Section 17 of the 2004 act requires both the plaintiff and the defendant to a personal injuries action to make a formal written offer of settlement to each other after the issue of proceedings and within two weeks of the service of the notice of trial. In Sheila O'Donnell v Gerard McEntee(1) the defendants sought an order compelling the plaintiff to issue a formal offer. Justice Kearns first clarified that the actual period within which formal offers should be made is between the date upon which the personal injury summons is served and 14 days after service of notice of trial. This is the 'prescribed period'. He rejected the plaintiff's assertion that Section 17 of the 2004 act allowed parties to the proceedings to make formal offers at any time (up to and during the trial itself). The court could not answer the question as to which party should make the formal offer first – the plaintiff or the defendant. Although the act does not require simultaneous offers (which would produce an 'absurd outcome'), Kearns was "unable to resolve the difficulty of who should go first without rewriting the legislation...". However, the court was satisfied that the act required both parties to make formal offers within the prescribed period and therefore granted the defendant's application, compelling the plaintiff to make a formal offer.

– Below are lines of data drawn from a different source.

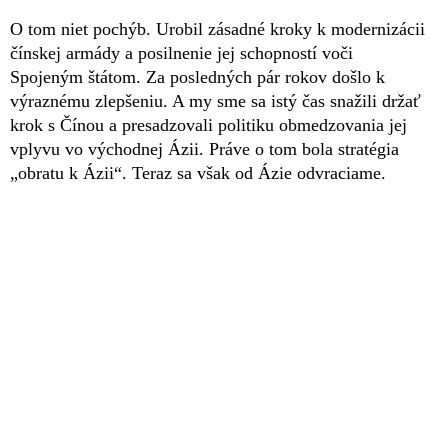
O tom niet pochýb. Urobil zásadné kroky k modernizácii
čínskej armády a posilnenie jej schopností voči
Spojeným štátom. Za posledných pár rokov došlo k
výraznému zlepšeniu. A my sme sa istý čas snažili držať
krok s Čínou a presadzovali politiku obmedzovania jej
vplyvu vo východnej Ázii. Práve o tom bola stratégia
„obratu k Ázii“. Teraz sa však od Ázie odvraciame.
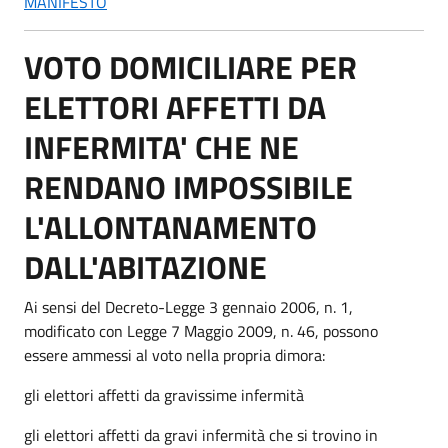
MANIFESTO
VOTO DOMICILIARE PER
ELETTORI AFFETTI DA
INFERMITA' CHE NE
RENDANO IMPOSSIBILE
L'ALLONTANAMENTO
DALL'ABITAZIONE
Ai sensi del Decreto-Legge 3 gennaio 2006, n. 1,
modificato con Legge 7 Maggio 2009, n. 46, possono
essere ammessi al voto nella propria dimora:
gli elettori affetti da gravissime infermità
gli elettori affetti da gravi infermità che si trovino in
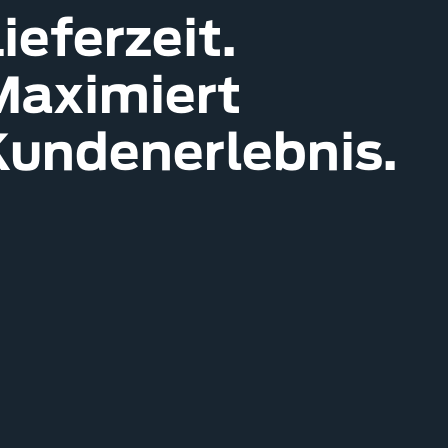
ieferzeit.
Maximiert
Kundenerlebnis.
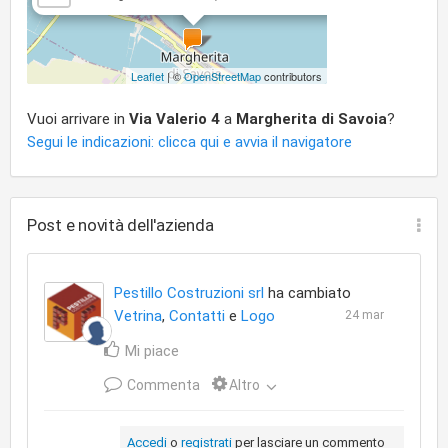
Leaflet
| ©
OpenStreetMap
contributors
Vuoi arrivare in
Via Valerio 4
a
Margherita di Savoia
?
Segui le indicazioni: clicca qui e avvia il navigatore
Post e novità dell'azienda
Pestillo Costruzioni srl
ha cambiato
Vetrina
,
Contatti
e
Logo
24 mar
Mi piace
Commenta
Altro
Accedi
o
registrati
per lasciare un commento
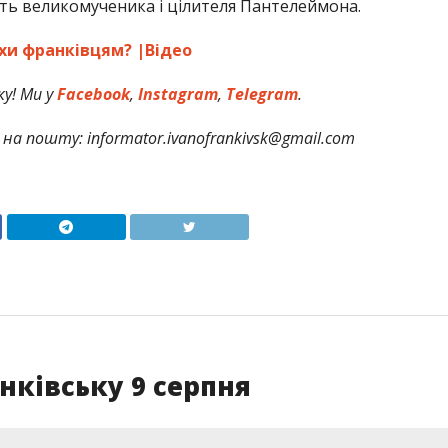
ть великомученика і цілителя Пантелеймона.
хи франківцям? |Відео
у! Ми у
Facebook
,
Instagram
,
Telegram
.
на пошту: informator.ivanofrankivsk@gmail.com
нківську 9 серпня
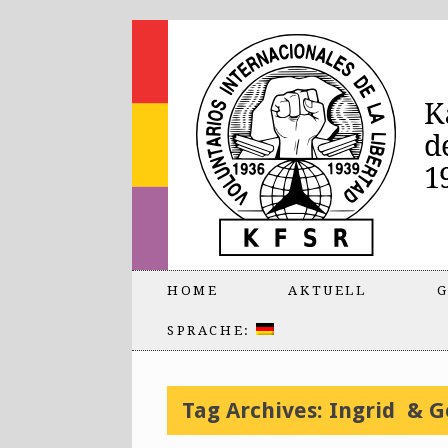
HOME
AKTUELL
G
SPRACHE:
Tag Archives:
Ingrid & G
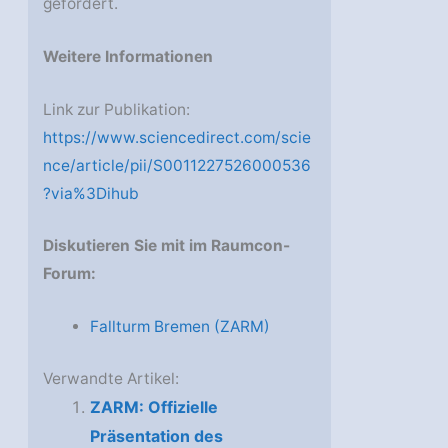
gefördert.
Weitere Informationen
Link zur Publikation:
https://www.sciencedirect.com/scie
nce/article/pii/S0011227526000536
?via%3Dihub
Diskutieren Sie mit im Raumcon-
Forum:
Fallturm Bremen (ZARM)
Verwandte Artikel:
ZARM: Offizielle
Präsentation des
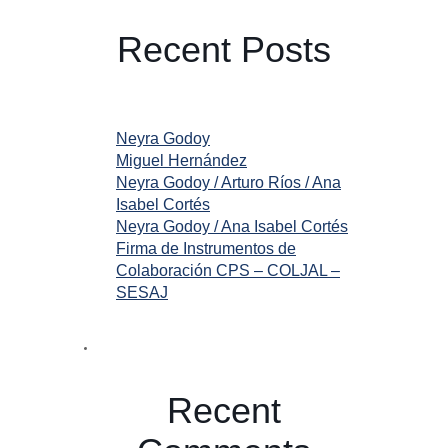
Recent Posts
Neyra Godoy
Miguel Hernández
Neyra Godoy / Arturo Ríos / Ana
Isabel Cortés
Neyra Godoy / Ana Isabel Cortés
Firma de Instrumentos de
Colaboración CPS – COLJAL –
SESAJ
Recent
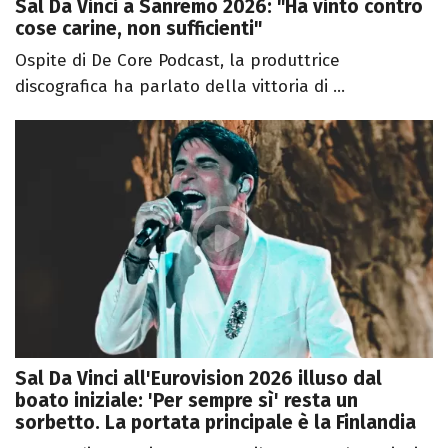
Sal Da Vinci a Sanremo 2026: "Ha vinto contro
cose carine, non sufficienti"
Ospite di De Core Podcast, la produttrice
discografica ha parlato della vittoria di ...
Sal Da Vinci all'Eurovision 2026 illuso dal
boato iniziale: 'Per sempre sì' resta un
sorbetto. La portata principale è la Finlandia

Section 14 of the act requires a plaintiff in a personal injuries action to sign an affidavit verifying that all allegations and assertions made in the pleadings are true. A person who makes a statement in a verifying affidavit that is either false or misleading in any material respect (or that he or she knows to be false or misleading) is guilty of an offence. In Michelle Walsh v South Dublin County Council(2) Justice Lavan found that the plaintiff's evidence in her pleadings and on cross-examination showed marked inconsistencies with respect to the timing and location of the accident. Such discrepancies were highlighted by the evidence given by medical personnel and medical records. As a result, the court ruled that the plaintiff could not "validate her affidavit of verification". The judge rejected both the plaintiff's evidence and that of her witnesses and dismissed the case. Lavan observed at the end of his judgment that:
"the Oireachtas [(Parliament)], being concerned with bogus claims, has moved to ensure that claims are verified. Where an affidavit of verification is sworn and subsequently proven to be wrong, then the offending party must pay the price for this."